広島のドラフト2位ルーキー・薮田和樹投手(22)が7月2日の巨人戦(東京ドーム)で一軍デビューすることが濃厚となった。当初は29日のユニバーシアード壮行試合にNPB選抜として出場予定だったが、メンバーから外れたことが25日、発表された。薮田自身はこの日、ウエスタン・リーグの中日戦に先発し5回1失点の好投。畝投手コーチは「そのうち可能性はあると思う」と話すにとどめたが、先発ローテ6人目の男になる可能性が高まった。

 まさに隠し玉だ。ファームでは8試合に登板し4勝1敗、防御率1.70の好成績を残しているが、右肩痛のため亜大4年時の公式戦での登板はなし。相手チームへの情報は限りなく少ない。初対戦に弱いとされる巨人打線は24日も、DeNAの19歳左腕・砂田に5回1点とてこずったばかりだ。「巨人打線が初物を苦手とする傾向はまだ続いている。真っすぐは150キロを超える本格派だが、投げ方が独特でそこもメリットになる」(チーム関係者)と、G倒への期待は膨らむばかりだ。

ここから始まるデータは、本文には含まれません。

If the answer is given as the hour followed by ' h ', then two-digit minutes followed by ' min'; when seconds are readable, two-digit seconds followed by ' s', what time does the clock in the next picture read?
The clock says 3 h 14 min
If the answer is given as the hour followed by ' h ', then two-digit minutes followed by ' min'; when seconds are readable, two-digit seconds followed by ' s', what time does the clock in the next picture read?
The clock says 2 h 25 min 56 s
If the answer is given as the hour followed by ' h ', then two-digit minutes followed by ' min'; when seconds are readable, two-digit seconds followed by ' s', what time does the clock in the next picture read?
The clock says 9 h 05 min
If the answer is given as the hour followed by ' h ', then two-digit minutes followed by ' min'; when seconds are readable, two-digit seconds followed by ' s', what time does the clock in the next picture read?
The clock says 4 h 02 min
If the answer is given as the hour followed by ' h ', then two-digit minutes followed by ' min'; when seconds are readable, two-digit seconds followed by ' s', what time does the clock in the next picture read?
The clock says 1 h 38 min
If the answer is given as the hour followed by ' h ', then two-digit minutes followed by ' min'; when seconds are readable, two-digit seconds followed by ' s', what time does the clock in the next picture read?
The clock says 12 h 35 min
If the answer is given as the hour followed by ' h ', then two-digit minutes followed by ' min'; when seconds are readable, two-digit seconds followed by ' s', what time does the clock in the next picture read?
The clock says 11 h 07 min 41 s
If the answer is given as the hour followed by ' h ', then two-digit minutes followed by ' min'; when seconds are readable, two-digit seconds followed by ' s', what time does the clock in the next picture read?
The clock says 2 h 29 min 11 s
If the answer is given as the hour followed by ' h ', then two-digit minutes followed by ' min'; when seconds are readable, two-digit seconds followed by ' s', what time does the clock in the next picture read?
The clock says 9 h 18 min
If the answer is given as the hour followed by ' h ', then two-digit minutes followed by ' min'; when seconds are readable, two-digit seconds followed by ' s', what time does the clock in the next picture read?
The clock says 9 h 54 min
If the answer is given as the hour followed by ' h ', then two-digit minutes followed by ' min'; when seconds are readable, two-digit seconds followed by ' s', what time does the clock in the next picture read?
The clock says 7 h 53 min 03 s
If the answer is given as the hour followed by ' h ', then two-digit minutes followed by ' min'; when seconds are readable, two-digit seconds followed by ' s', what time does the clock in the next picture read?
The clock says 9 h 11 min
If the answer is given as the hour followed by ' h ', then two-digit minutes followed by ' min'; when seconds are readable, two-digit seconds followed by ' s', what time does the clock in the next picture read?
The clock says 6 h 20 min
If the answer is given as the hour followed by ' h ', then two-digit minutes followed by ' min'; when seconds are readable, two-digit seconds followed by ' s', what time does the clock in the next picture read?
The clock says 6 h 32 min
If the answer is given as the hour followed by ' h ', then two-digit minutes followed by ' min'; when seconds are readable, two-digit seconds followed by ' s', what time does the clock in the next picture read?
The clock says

 また、ハートの強さも大きな武器となる。リーグ戦再開前の16、17日と一軍の練習に初参加。普通のルーキーならば先輩たちに囲まれて物おじしそうなものだが「分からないことは先輩選手にハッキリ聞いていたし、首脳陣が見守るなかでの投球練習でも力むことなく自分の持ち味を出せていた」(同関係者)。そんな度胸満点なところも評価され、敵地での巨人戦がめぐってきたというわけだ。

 大学時代の故障もあり即戦力というよりは2、3年先の活躍を見込まれていた薮田だが一躍、チームの救世主になるかもしれない。